→ Your task
Below this task are records; return each one exactly and omit its images.

→ Entries shown
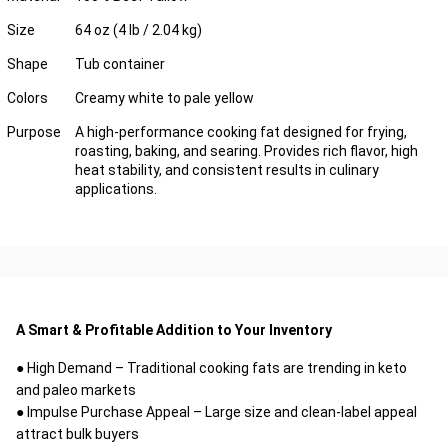
Size
64 oz (4 lb / 2.04 kg)
Shape
Tub container
Colors
Creamy white to pale yellow
Purpose
A high-performance cooking fat designed for frying,
roasting, baking, and searing. Provides rich flavor, high
heat stability, and consistent results in culinary
applications.
A Smart & Profitable Addition to Your Inventory
● High Demand – Traditional cooking fats are trending in keto
and paleo markets
● Impulse Purchase Appeal – Large size and clean-label appeal
attract bulk buyers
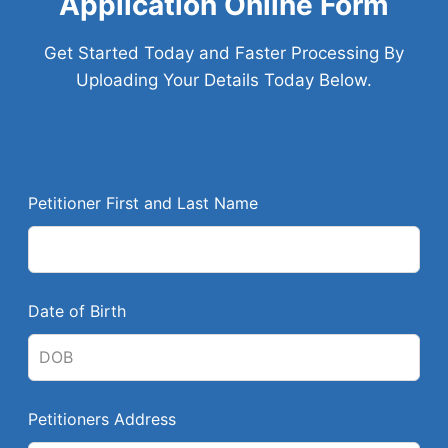
Application Online Form
Get Started Today and Faster Processing By
Uploading Your Details Today Below.
L
Petitioner First and Last Name
e
a
v
e
Date of Birth
t
h
i
s
Petitioners Address
f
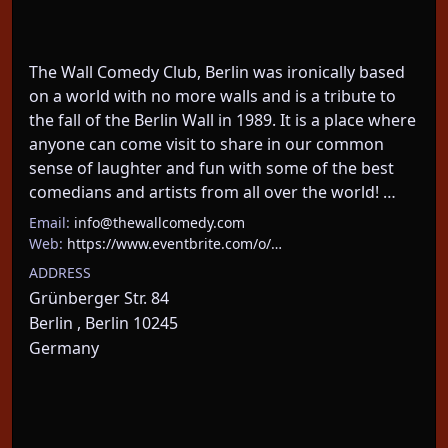
The Wall Comedy Club, Berlin was ironically based 
on a world with no more walls and is a tribute to 
the fall of the Berlin Wall in 1989. It is a place where 
anyone can come visit to share in our common 
sense of laughter and fun with some of the best 
comedians and artists from all over the world! …
Email:
info@thewallcomedy.com
Web:
https://www.eventbrite.com/o/…
ADDRESS
Grünberger Str. 84
Berlin , Berlin 10245
Germany
About This Event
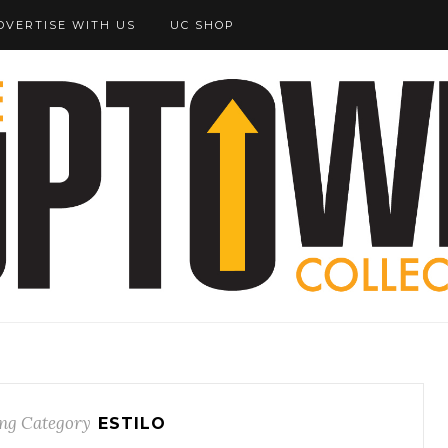
DVERTISE WITH US
UC SHOP
ng Category
ESTILO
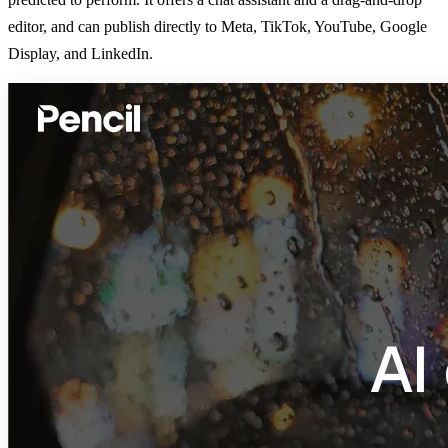
editor, and can publish directly to Meta, TikTok, YouTube, Google
Display, and LinkedIn.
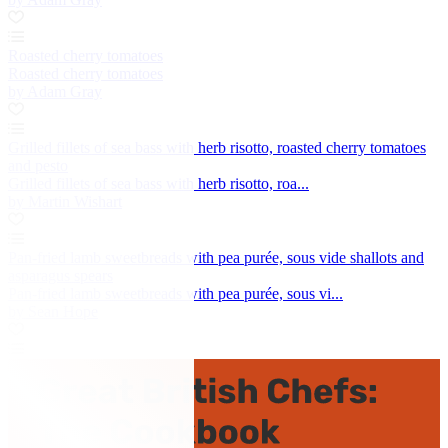
Roasted cherry tomatoes
Roasted cherry tomatoes
by Adam Gray
Grilled fillets of sea bass with herb risotto, roasted cherry tomatoes
and pesto
Grilled fillets of sea bass with herb risotto, roa...
by Martin Wishart
Pan-fried lamb sweetbreads with pea purée, sous vide shallots and
asparagus spears
Pan-fried lamb sweetbreads with pea purée, sous vi...
by Sean Hope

→ Answer to this task
Size
64 oz (4 lb / 2.04 kg)
Shape
Tub container
Colors
Creamy white to pale yellow
Purpose
A high-performance cooking fat designed for frying,
roasting, baking, and searing. Provides rich flavor, high
heat stability, and consistent results in culinary
applications.
A Smart & Profitable Addition to Your Inventory
● High Demand – Traditional cooking fats are trending in keto
and paleo markets
● Impulse Purchase Appeal – Large size and clean-label appeal
attract bulk buyers
Application Online Form
Get Started Today and Faster Processing By
Uploading Your Details Today Below.
L
Petitioner First and Last Name
e
a
v
e
Date of Birth
t
h
i
s
Petitioners Address
f
The Wall Comedy Club, Berlin was ironically based 
on a world with no more walls and is a tribute to 
the fall of the Berlin Wall in 1989. It is a place where 
anyone can come visit to share in our common 
sense of laughter and fun with some of the best 
comedians and artists from all over the world! …
Email:
info@thewallcomedy.com
Web:
https://www.eventbrite.com/o/…
ADDRESS
Grünberger Str. 84
Berlin , Berlin 10245
Germany
About This Event
DVERTISE WITH US
UC SHOP
ng Category
ESTILO
editor, and can publish directly to Meta, TikTok, YouTube, Google
Display, and LinkedIn.
Roasted cherry tomatoes
Roasted cherry tomatoes
by Adam Gray
Grilled fillets of sea bass with herb risotto, roasted cherry tomatoes
and pesto
Grilled fillets of sea bass with herb risotto, roa...
by Martin Wishart
Pan-fried lamb sweetbreads with pea purée, sous vide shallots and
asparagus spears
Pan-fried lamb sweetbreads with pea purée, sous vi...
by Sean Hope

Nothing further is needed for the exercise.